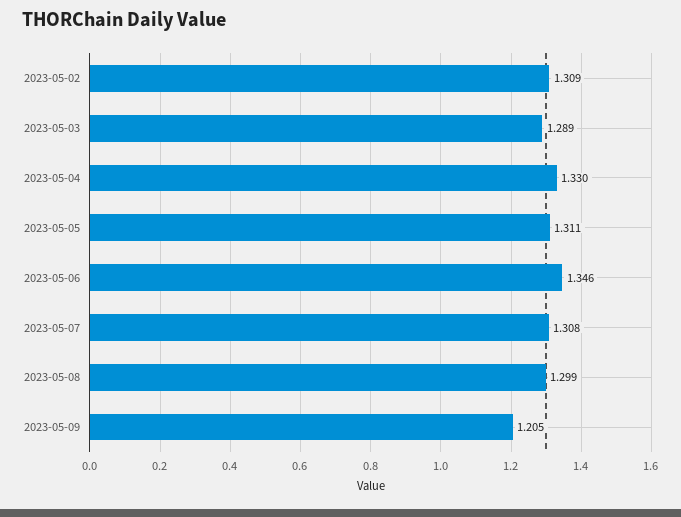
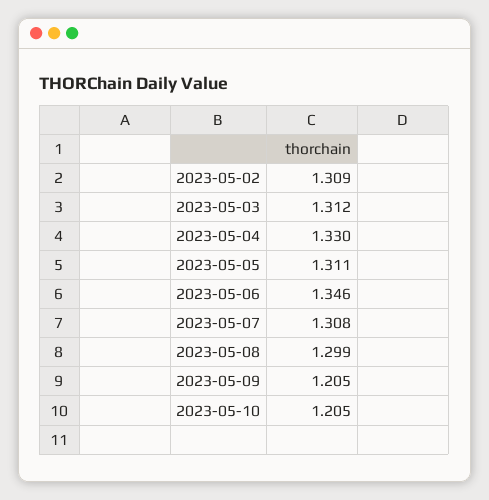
  {
    "2023-05-02": 1.309,
-   "2023-05-03": 1.289,
+   "2023-05-03": 1.312,
    "2023-05-04": 1.33,
    "2023-05-05": 1.311,
    "2023-05-06": 1.346,
    "2023-05-07": 1.308,
    "2023-05-08": 1.299,
-   "2023-05-09": 1.205
+   "2023-05-09": 1.205,
+   "2023-05-10": 1.205
  }

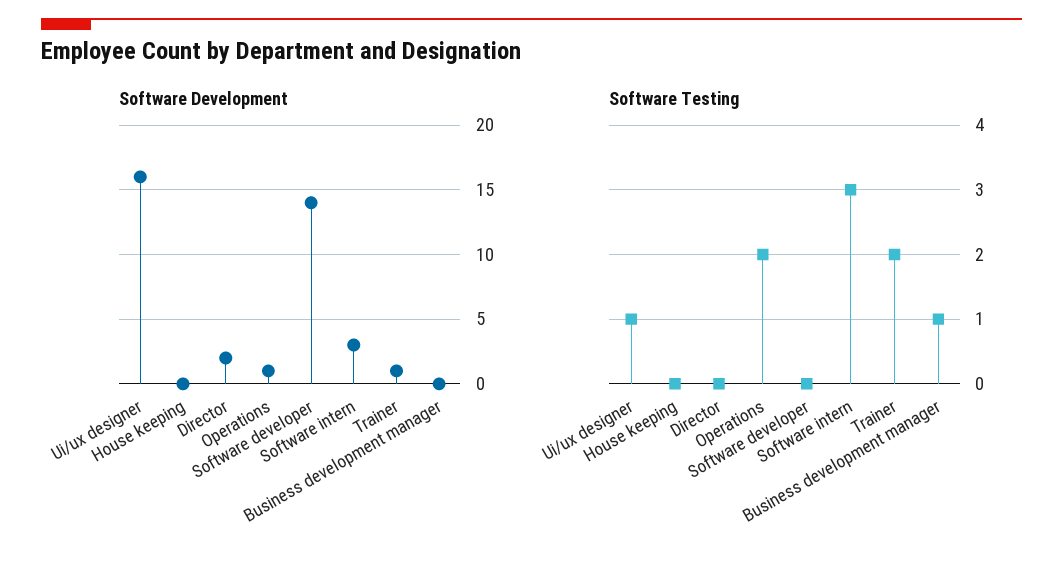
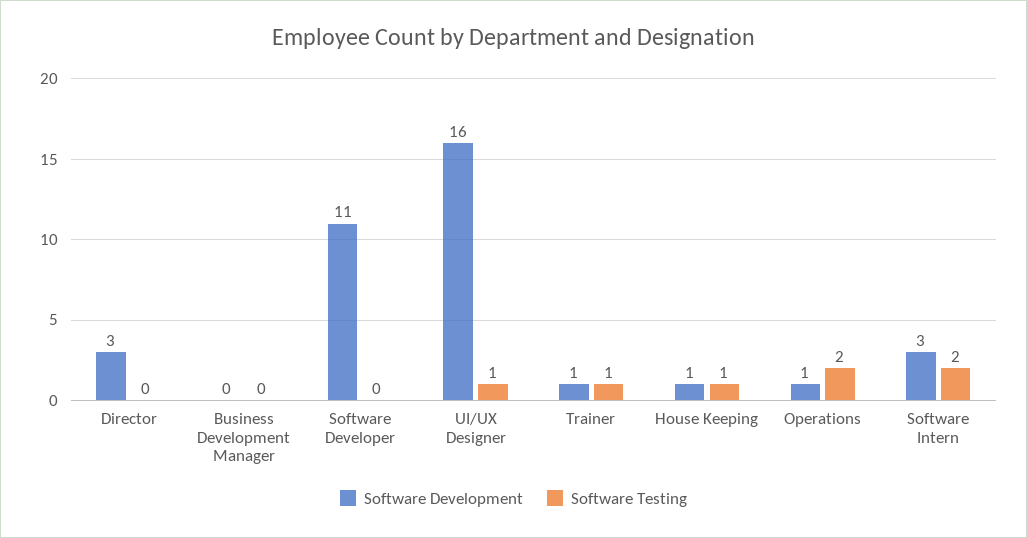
  {
    "Software Development": {
      "Ui/ux designer": 16,
-     "House keeping": 0,
+     "House keeping": 1,
-     "Director": 2,
+     "Director": 3,
      "Operations": 1,
-     "Software developer": 14,
+     "Software developer": 11,
      "Software intern": 3,
      "Trainer": 1,
      "Business development manager": 0
    },
    "Software Testing": {
      "Ui/ux designer": 1,
-     "House keeping": 0,
+     "House keeping": 1,
      "Director": 0,
      "Operations": 2,
      "Software developer": 0,
-     "Software intern": 3,
+     "Software intern": 2,
-     "Trainer": 2,
+     "Trainer": 1,
-     "Business development manager": 1
+     "Business development manager": 0
    }
  }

WRITTEN TASK: Word for word, reproduce the listing above; no image should be carried over.

SOLVED PROBLEM:
  {
    "2023-05-02": 1.309,
-   "2023-05-03": 1.289,
+   "2023-05-03": 1.312,
    "2023-05-04": 1.33,
    "2023-05-05": 1.311,
    "2023-05-06": 1.346,
    "2023-05-07": 1.308,
    "2023-05-08": 1.299,
-   "2023-05-09": 1.205
+   "2023-05-09": 1.205,
+   "2023-05-10": 1.205
  }

  {
    "Software Development": {
      "Ui/ux designer": 16,
-     "House keeping": 0,
+     "House keeping": 1,
-     "Director": 2,
+     "Director": 3,
      "Operations": 1,
-     "Software developer": 14,
+     "Software developer": 11,
      "Software intern": 3,
      "Trainer": 1,
      "Business development manager": 0
    },
    "Software Testing": {
      "Ui/ux designer": 1,
-     "House keeping": 0,
+     "House keeping": 1,
      "Director": 0,
      "Operations": 2,
      "Software developer": 0,
-     "Software intern": 3,
+     "Software intern": 2,
-     "Trainer": 2,
+     "Trainer": 1,
-     "Business development manager": 1
+     "Business development manager": 0
    }
  }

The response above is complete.